**Текст**:
Накануне Нового года из колонии вышел фигурант «болотного дела» Артем Савелов. Он отсидел весь срок — два года и семь месяцев. Его обвиняли в участии в «массовых беспорядках» 6 мая 2012 года на Болотной площади и применении насилия к полицейским. Артем рассказал «Новой», как прошли годы за решеткой.
— Я отсидел весь срок, на УДО не подавал от злости: два года не просил ни о чем, знал, что простою по-любому. Время в неволе странно так идет: вроде год уже пролетел, а посмотришь здесь и сейчас — каждая секундочка тянется. В европейских тюрьмах отнимают главное — свободу. А у нас — свободу, здоровье, здоровье близких, финансы.
Российские колонии — как был ГУЛАГ, так и остался. Система работает не на исправление, а на подавление всего хорошего и доброго. Давно придумано: голод, холод и разруха. Из людей там волей-неволей лезет плохое. Там заточено все на выживание. Сидел с пареньком — ему 21, дали 8 лет за гашик. Есть семья, ребеночек — жизнь взяли и сломали. Добрее он точно уже не станет.
Люди со мной сидели самые обычные. Настоящих преступников кровожадных, как в фильмах, единицы. Большинство или по глупости влетают, или потому что живем мы в такой стране.

**Представленные материалы**:
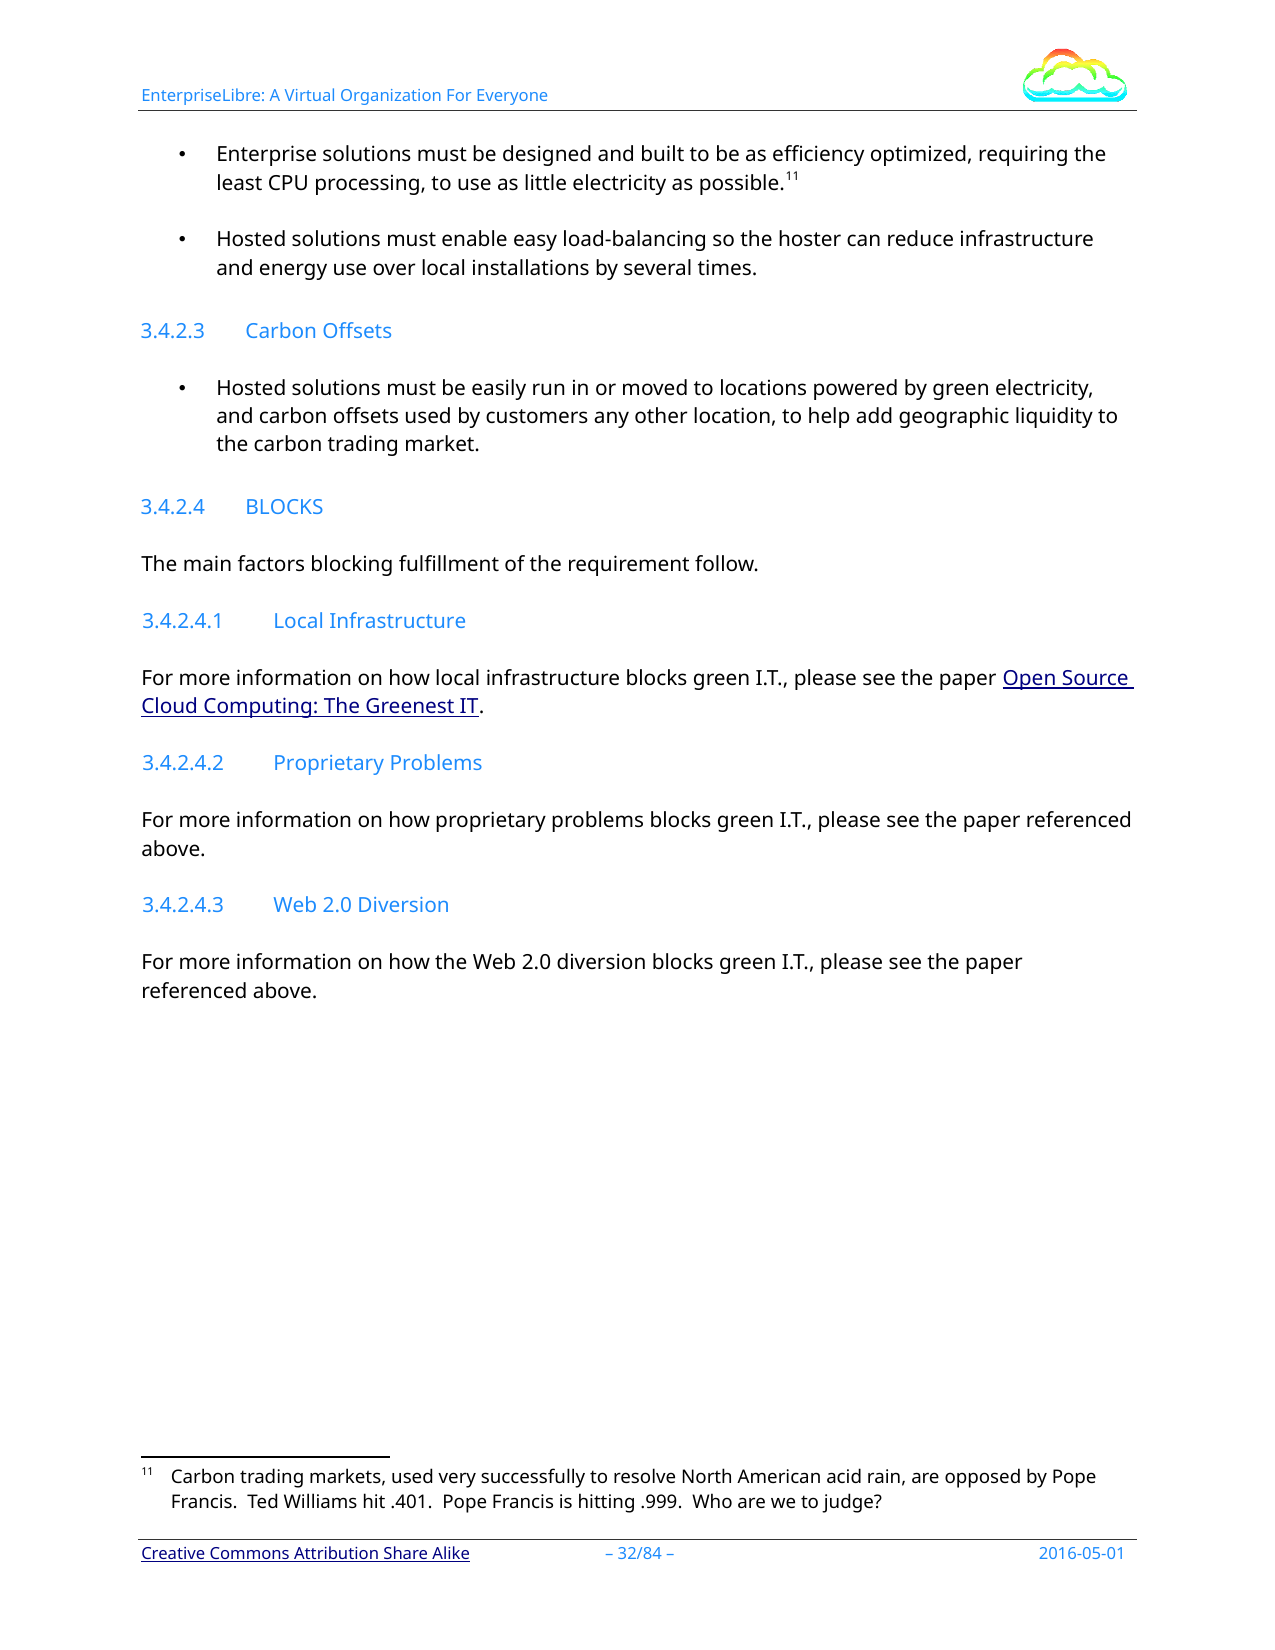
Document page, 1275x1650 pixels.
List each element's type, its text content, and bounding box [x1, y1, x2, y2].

...

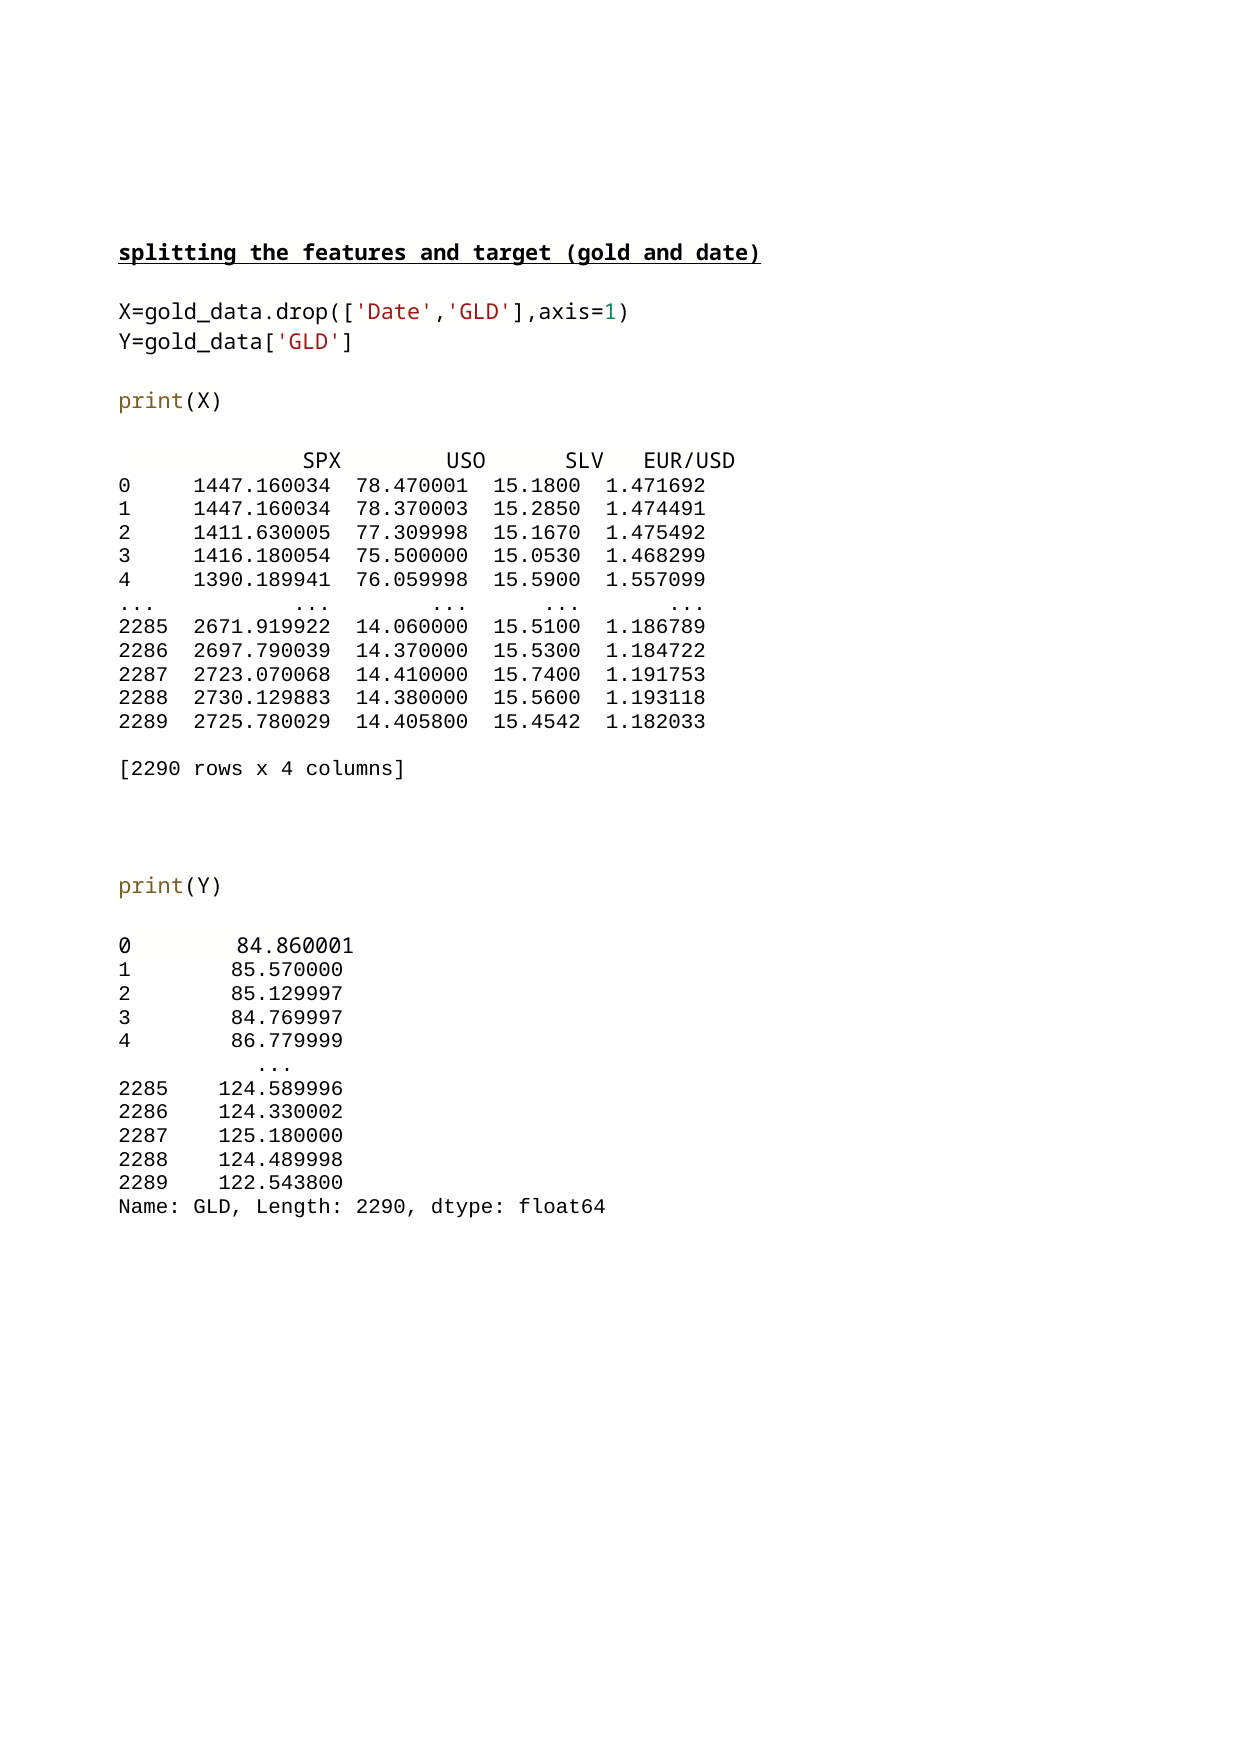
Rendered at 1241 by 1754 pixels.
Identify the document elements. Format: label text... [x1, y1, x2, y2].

**Задания**:
a) Определите, соответствуют ли тексту утверждения (i) Артем Савелов отсидел весь срок, (ii) Савелов подавал на УДО и (iii) среди тех, кто сидел с Савеловым, большинство составляли кровожадные преступники. На каждое утверждение ответьте «да» или «нет» и приведите решающие слова текста дословно.
b) Перепишите фрагмент текста от «Люди со мной» до «в такой стране.», заменив «самые обычные» на «совершенно обычные».
c) Какой срок отсидел Артем Савелов согласно тексту?

**Ответы к заданиям**:
a)
(i) Да: «Он отсидел весь срок — два года и семь месяцев».
(ii) Нет: «на УДО не подавал от злости».
(iii) Нет: «Настоящих преступников кровожадных, как в фильмах, единицы».

b)
Люди со мной сидели совершенно обычные. Настоящих преступников кровожадных, как в фильмах, единицы. Большинство или по глупости влетают, или потому что живем мы в такой стране.

c) Два года и семь месяцев.